| INSTRUCTIONS TO FOLLOW |
Rewrite the records from the line containing "subtitle Parts [118, 260, 1122, 311]" through the end, changing each "capacitors" to "caps" and leaving everything else as it is.

| DATA FOR THIS EXERCISE |
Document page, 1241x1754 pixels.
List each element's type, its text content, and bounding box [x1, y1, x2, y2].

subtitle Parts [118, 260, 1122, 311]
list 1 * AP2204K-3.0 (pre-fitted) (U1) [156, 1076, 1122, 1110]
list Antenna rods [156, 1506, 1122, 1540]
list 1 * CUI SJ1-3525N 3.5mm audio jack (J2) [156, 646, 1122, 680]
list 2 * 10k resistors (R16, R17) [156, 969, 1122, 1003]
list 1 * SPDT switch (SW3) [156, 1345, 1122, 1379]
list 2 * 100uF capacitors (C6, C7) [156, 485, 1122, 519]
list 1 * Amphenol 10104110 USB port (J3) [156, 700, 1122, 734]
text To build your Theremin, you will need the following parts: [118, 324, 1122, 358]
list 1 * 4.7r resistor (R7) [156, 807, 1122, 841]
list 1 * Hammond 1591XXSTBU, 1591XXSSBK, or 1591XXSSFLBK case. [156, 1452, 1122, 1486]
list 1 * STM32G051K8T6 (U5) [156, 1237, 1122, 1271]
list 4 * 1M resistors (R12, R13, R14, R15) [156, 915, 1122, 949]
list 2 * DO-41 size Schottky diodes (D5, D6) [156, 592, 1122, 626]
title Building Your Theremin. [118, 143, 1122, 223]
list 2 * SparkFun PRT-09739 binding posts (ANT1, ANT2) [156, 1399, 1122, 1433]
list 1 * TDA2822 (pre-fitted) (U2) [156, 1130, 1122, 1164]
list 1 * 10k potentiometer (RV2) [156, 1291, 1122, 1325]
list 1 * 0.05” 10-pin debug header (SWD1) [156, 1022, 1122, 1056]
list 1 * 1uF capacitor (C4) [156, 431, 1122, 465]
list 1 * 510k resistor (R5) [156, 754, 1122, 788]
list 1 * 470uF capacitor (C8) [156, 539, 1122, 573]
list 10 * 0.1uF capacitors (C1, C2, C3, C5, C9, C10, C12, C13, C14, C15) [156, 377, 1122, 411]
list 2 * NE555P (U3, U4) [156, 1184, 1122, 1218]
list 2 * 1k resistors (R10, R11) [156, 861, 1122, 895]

| WRITTEN RESPONSE |
subtitle Parts [118, 260, 1122, 311]
list 1 * AP2204K-3.0 (pre-fitted) (U1) [156, 1076, 1122, 1110]
list Antenna rods [156, 1506, 1122, 1540]
list 1 * CUI SJ1-3525N 3.5mm audio jack (J2) [156, 646, 1122, 680]
list 2 * 10k resistors (R16, R17) [156, 969, 1122, 1003]
list 1 * SPDT switch (SW3) [156, 1345, 1122, 1379]
list 2 * 100uF caps (C6, C7) [156, 485, 1122, 519]
list 1 * Amphenol 10104110 USB port (J3) [156, 700, 1122, 734]
text To build your Theremin, you will need the following parts: [118, 324, 1122, 358]
list 1 * 4.7r resistor (R7) [156, 807, 1122, 841]
list 1 * Hammond 1591XXSTBU, 1591XXSSBK, or 1591XXSSFLBK case. [156, 1452, 1122, 1486]
list 1 * STM32G051K8T6 (U5) [156, 1237, 1122, 1271]
list 4 * 1M resistors (R12, R13, R14, R15) [156, 915, 1122, 949]
list 2 * DO-41 size Schottky diodes (D5, D6) [156, 592, 1122, 626]
title Building Your Theremin. [118, 143, 1122, 223]
list 2 * SparkFun PRT-09739 binding posts (ANT1, ANT2) [156, 1399, 1122, 1433]
list 1 * TDA2822 (pre-fitted) (U2) [156, 1130, 1122, 1164]
list 1 * 10k potentiometer (RV2) [156, 1291, 1122, 1325]
list 1 * 0.05” 10-pin debug header (SWD1) [156, 1022, 1122, 1056]
list 1 * 1uF capacitor (C4) [156, 431, 1122, 465]
list 1 * 510k resistor (R5) [156, 754, 1122, 788]
list 1 * 470uF capacitor (C8) [156, 539, 1122, 573]
list 10 * 0.1uF caps (C1, C2, C3, C5, C9, C10, C12, C13, C14, C15) [156, 377, 1122, 411]
list 2 * NE555P (U3, U4) [156, 1184, 1122, 1218]
list 2 * 1k resistors (R10, R11) [156, 861, 1122, 895]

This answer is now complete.